Seawall collapse damages Shore houses
SEA ISLE CITY, N.J. - Engineers tried to determine yesterday what caused the bulkhead in front of two houses on Ludlam Bay in Sea Isle City to collapse over the weekend, rendering three structures uninhabitable.

SEA ISLE CITY, N.J. - Engineers tried to determine yesterday what caused the bulkhead in front of two houses on Ludlam Bay in Sea Isle City to collapse over the weekend, rendering three structures uninhabitable.
The disintegration of the bulkhead - wood-and-steel walls built to prevent erosion - occurred during an unusually high tide in a deep section of the bay near the mouth of Townsend's Inlet. The water pulled docks, fence and building materials, including a first-floor deck, from two bayside dwellings on Sounds Avenue near 82d Street.
On one building, a three-story white spiral staircase that once led to a dock dangled in mid-air. One of two pillars that supported a ground-level porch was missing, as was the porch itself. Two upper decks listed to one side.
Police said no one was injured and no other damage was reported in the area, which authorities said had calm weather over the weekend.
The National Weather Service reported an unusually high tide on Saturday. And the moon, according to the Farmer's Almanac, was the nearest and brightest it will be in 2009, what American Indians call a Wolf Moon. When the moon is closer to the Earth, tides are higher.
The roiling water, which is 40 feet deep near the collapse, washed debris from the structures more than a mile north to a spot near 56th Street.
Police received a call Saturday morning from a neighbor who noticed the deck collapse at 8209 Sounds Ave. When authorities arrived at the three-unit condominium, they found that the destroyed seawall had undermined a support structure under the building. The furnished property - which is more than 20 years old and was recently remodeled - was unoccupied, police said.
"We could hear wood cracking and snapping sounds over the weekend and we thought that maybe there was a problem," said Peggy Cunningham, who lives in a cottage across the street.
As the tides rose and fell over the weekend, officials determined that even more of the three-story structure was deteriorating and had led to significant damage to two properties to the south.
Police cordoned off the three buildings yesterday. For safety reasons, no one was allowed inside 8209 Sounds Ave.
Neil Byrne, construction code official for Sea Isle City, said engineers and crews were working to secure the area and to determine what caused the collapse.
Bulkheads are owned and maintained by property owners, Byrne said, and are inspected by the city only during construction.
According to tax records, the threatened properties at 8211 and 8213 Sounds Ave. are owned by Karl Bauz, of New Britain, Bucks County, who owns a telecommunications and cable supply company.

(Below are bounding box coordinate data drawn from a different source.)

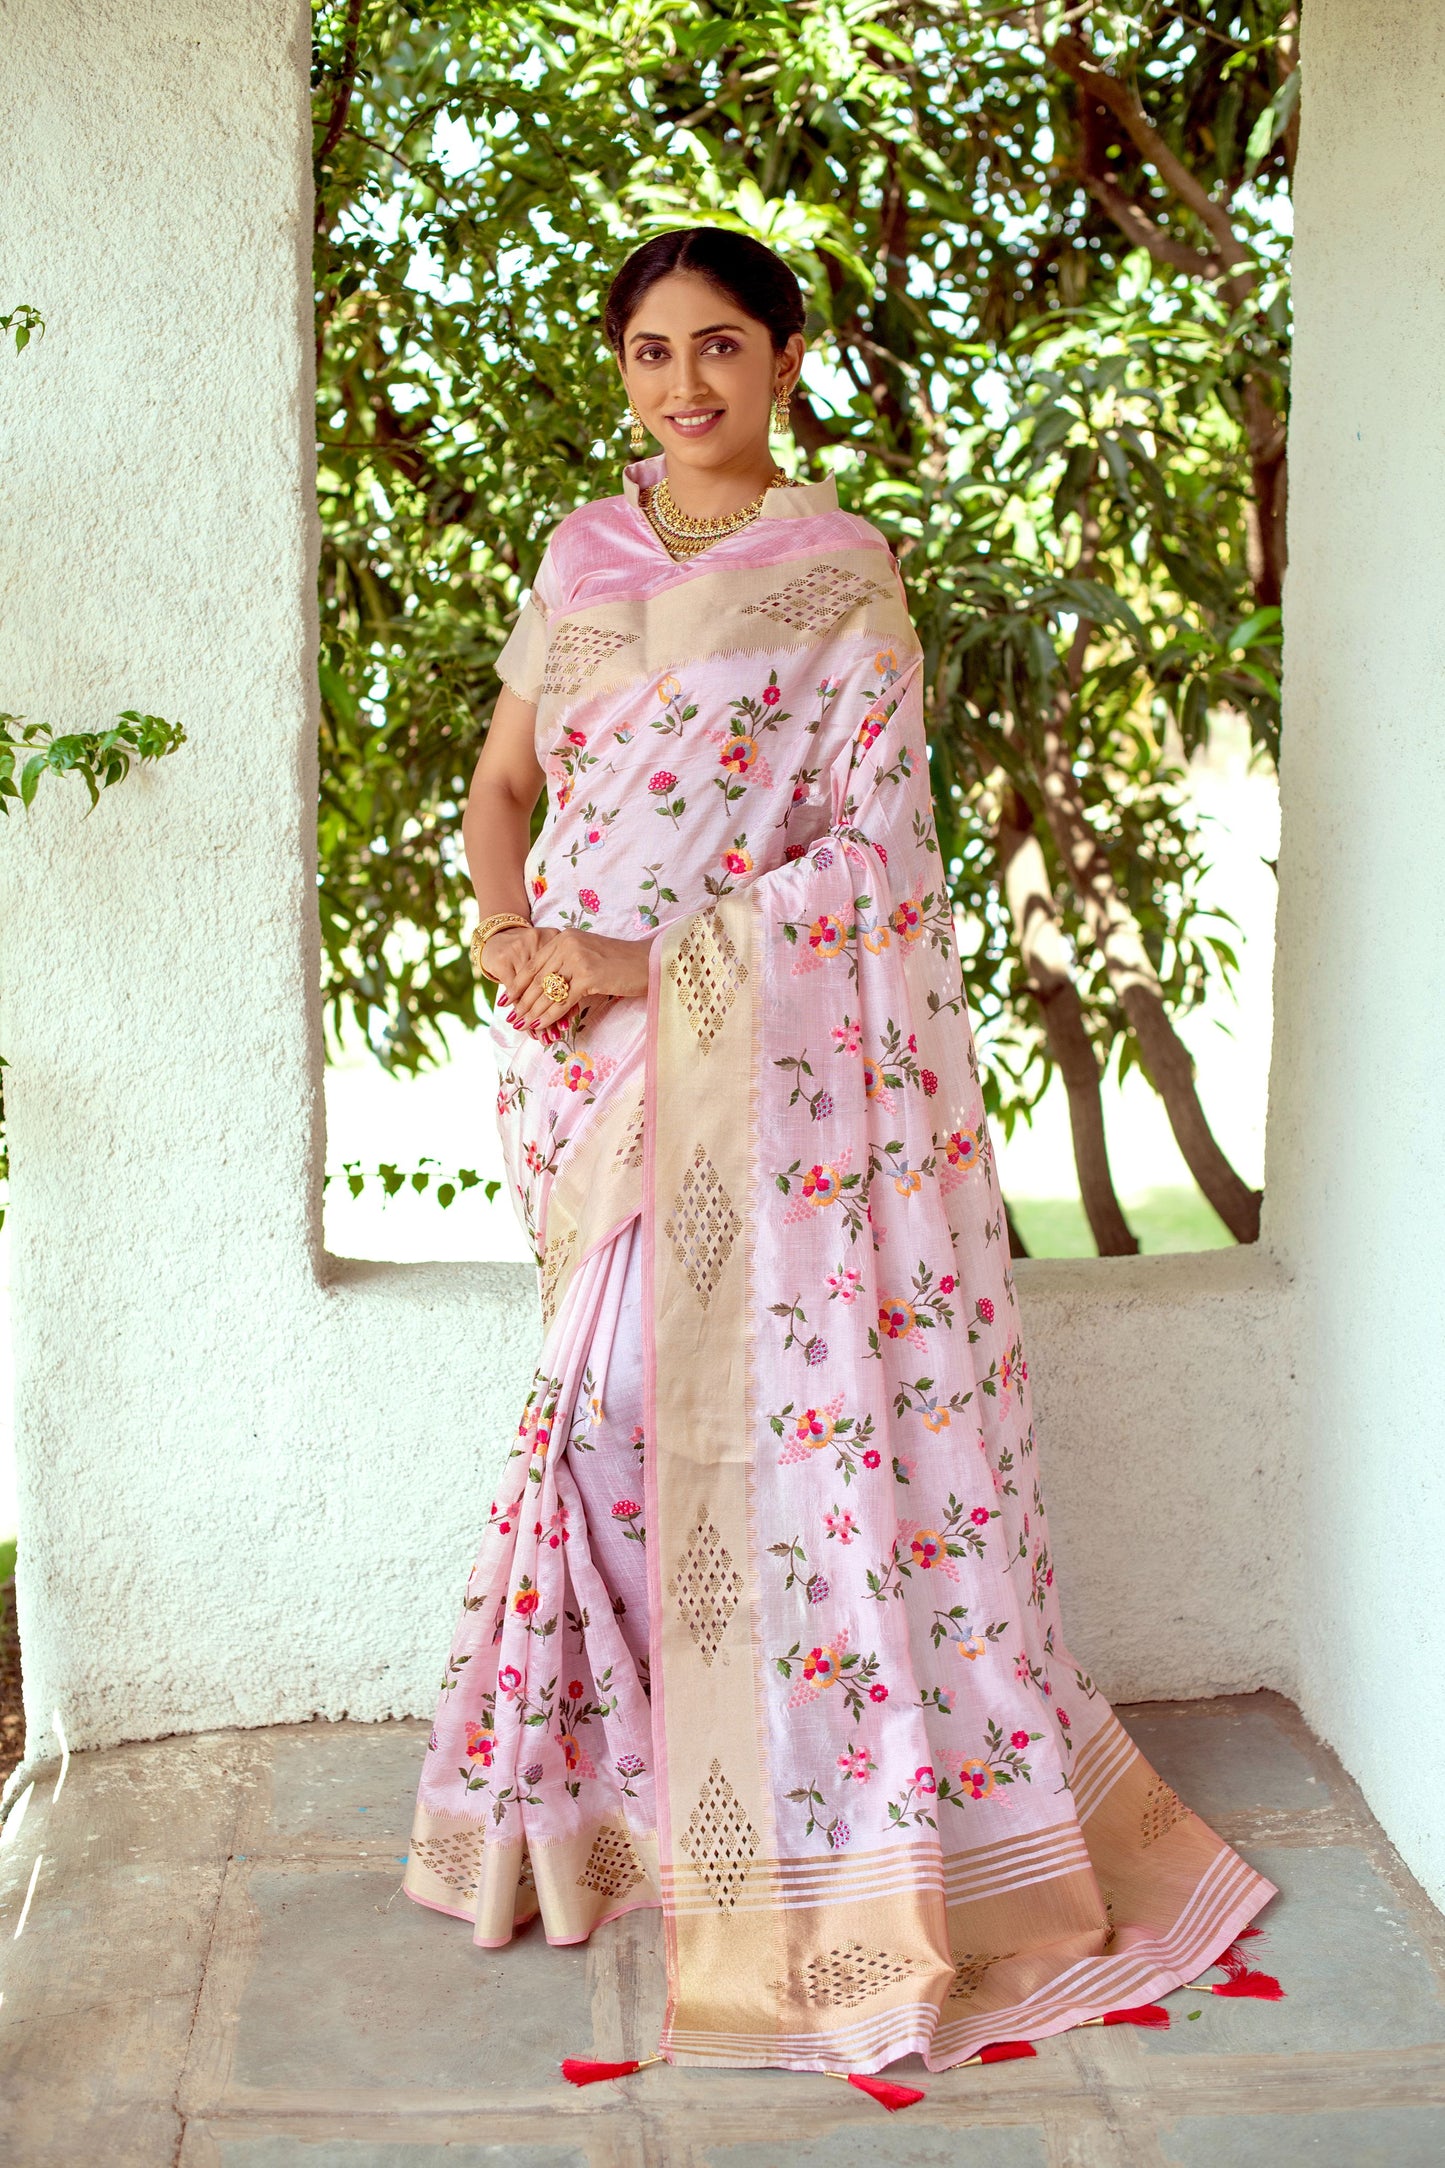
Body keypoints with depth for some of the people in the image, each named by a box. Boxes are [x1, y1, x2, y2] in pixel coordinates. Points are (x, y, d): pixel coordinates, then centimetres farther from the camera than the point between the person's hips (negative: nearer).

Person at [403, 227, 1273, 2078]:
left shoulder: (842, 574, -3)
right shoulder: (583, 556, 12)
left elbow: (870, 852, -9)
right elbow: (505, 778, 17)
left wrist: (644, 960, -15)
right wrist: (506, 926, -4)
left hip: (772, 1044, -4)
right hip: (592, 1046, 5)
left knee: (777, 1401, -4)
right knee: (607, 1399, 9)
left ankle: (840, 1837, 11)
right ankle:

Construction at 8211 was completed about two years ago, officials said.
Bauz, captain of a fishing team called Pirasea that hunts shark, tuna and other species in high-stakes tournaments from Cape May to Costa Rica, declined yesterday to speak to reporters.
Police said Bauz was paying a structural engineer to monitor the integrity of his large house as he and more than a half-dozen relatives and friends removed furnishings and personal belongings from 8211 Sounds Ave. Workers were disassembling a white, carved canopy bed in an upstairs bedroom.
"If the engineer tells them to get out, then they have to move quickly and all get out right away. It's that critical," said a police officer who declined to be identified.
"That's a lovely, lovely home," Cunningham said. "I feel so very sorry for what they must be going through."
Cunningham said that for years wave action from the inlet had scoured the shoreline where the bulkheads were undermined.
"I've seen the city and the homeowners over there trying to do different things over the years because the water does come up a lot there at that street end," she said. "But maybe they were all Band-Aid fixes on a larger problem. It makes you wonder if the whole line of those houses are going to go."
Sea Isle City administrator George Savastano said homeowners were working privately with contractors and engineers to determine their next move.
Savastano would not comment on whether any other houses that back up to the bay could be in jeopardy or whether there had been past efforts to shore up bulkheads.
City officials were "working alongside the homeowners" and county, state and federal authorities to determine the "proper course of action to resolve the problem," Sea Isle City Police Chief Thomas J. D'Intino said in a statement.
"We're working to determine who's responsible for what right now," Savastano said.